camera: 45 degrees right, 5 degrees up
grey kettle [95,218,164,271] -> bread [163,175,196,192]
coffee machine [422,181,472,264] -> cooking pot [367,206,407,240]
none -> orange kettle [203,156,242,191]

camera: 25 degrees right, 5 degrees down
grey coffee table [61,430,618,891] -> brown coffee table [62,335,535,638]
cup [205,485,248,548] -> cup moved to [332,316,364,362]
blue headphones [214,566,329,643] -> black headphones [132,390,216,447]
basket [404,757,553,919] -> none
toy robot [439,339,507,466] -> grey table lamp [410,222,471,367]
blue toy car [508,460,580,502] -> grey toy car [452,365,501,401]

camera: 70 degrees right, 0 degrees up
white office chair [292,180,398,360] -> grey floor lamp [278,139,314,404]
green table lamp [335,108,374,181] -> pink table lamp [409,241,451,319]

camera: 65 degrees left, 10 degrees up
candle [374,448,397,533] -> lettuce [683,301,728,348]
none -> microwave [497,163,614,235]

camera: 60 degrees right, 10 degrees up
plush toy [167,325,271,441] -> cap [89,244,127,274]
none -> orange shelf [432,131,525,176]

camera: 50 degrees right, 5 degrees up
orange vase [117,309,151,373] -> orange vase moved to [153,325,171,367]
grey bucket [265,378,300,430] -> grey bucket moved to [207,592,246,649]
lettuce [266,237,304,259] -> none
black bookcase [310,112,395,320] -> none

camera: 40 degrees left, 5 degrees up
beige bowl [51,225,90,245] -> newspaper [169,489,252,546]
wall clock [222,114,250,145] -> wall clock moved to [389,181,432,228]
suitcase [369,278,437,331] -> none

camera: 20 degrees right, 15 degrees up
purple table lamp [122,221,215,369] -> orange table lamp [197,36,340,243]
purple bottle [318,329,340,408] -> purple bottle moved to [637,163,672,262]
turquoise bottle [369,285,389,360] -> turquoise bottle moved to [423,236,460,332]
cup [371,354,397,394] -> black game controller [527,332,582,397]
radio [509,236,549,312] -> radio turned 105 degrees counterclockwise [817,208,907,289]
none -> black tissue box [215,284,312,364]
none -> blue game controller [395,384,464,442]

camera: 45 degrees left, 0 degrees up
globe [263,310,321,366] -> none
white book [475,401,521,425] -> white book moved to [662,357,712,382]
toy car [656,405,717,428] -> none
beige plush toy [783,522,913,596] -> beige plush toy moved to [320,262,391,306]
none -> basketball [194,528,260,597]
───
Restate every record word for word.

camera: 45 degrees right, 5 degrees up
grey kettle [95,218,164,271] -> bread [163,175,196,192]
coffee machine [422,181,472,264] -> cooking pot [367,206,407,240]
none -> orange kettle [203,156,242,191]

camera: 25 degrees right, 5 degrees down
grey coffee table [61,430,618,891] -> brown coffee table [62,335,535,638]
cup [205,485,248,548] -> cup moved to [332,316,364,362]
blue headphones [214,566,329,643] -> black headphones [132,390,216,447]
basket [404,757,553,919] -> none
toy robot [439,339,507,466] -> grey table lamp [410,222,471,367]
blue toy car [508,460,580,502] -> grey toy car [452,365,501,401]

camera: 70 degrees right, 0 degrees up
white office chair [292,180,398,360] -> grey floor lamp [278,139,314,404]
green table lamp [335,108,374,181] -> pink table lamp [409,241,451,319]

camera: 65 degrees left, 10 degrees up
candle [374,448,397,533] -> lettuce [683,301,728,348]
none -> microwave [497,163,614,235]

camera: 60 degrees right, 10 degrees up
plush toy [167,325,271,441] -> cap [89,244,127,274]
none -> orange shelf [432,131,525,176]

camera: 50 degrees right, 5 degrees up
orange vase [117,309,151,373] -> orange vase moved to [153,325,171,367]
grey bucket [265,378,300,430] -> grey bucket moved to [207,592,246,649]
lettuce [266,237,304,259] -> none
black bookcase [310,112,395,320] -> none

camera: 40 degrees left, 5 degrees up
beige bowl [51,225,90,245] -> newspaper [169,489,252,546]
wall clock [222,114,250,145] -> wall clock moved to [389,181,432,228]
suitcase [369,278,437,331] -> none

camera: 20 degrees right, 15 degrees up
purple table lamp [122,221,215,369] -> orange table lamp [197,36,340,243]
purple bottle [318,329,340,408] -> purple bottle moved to [637,163,672,262]
turquoise bottle [369,285,389,360] -> turquoise bottle moved to [423,236,460,332]
cup [371,354,397,394] -> black game controller [527,332,582,397]
radio [509,236,549,312] -> radio turned 105 degrees counterclockwise [817,208,907,289]
none -> black tissue box [215,284,312,364]
none -> blue game controller [395,384,464,442]

camera: 45 degrees left, 0 degrees up
globe [263,310,321,366] -> none
white book [475,401,521,425] -> white book moved to [662,357,712,382]
toy car [656,405,717,428] -> none
beige plush toy [783,522,913,596] -> beige plush toy moved to [320,262,391,306]
none -> basketball [194,528,260,597]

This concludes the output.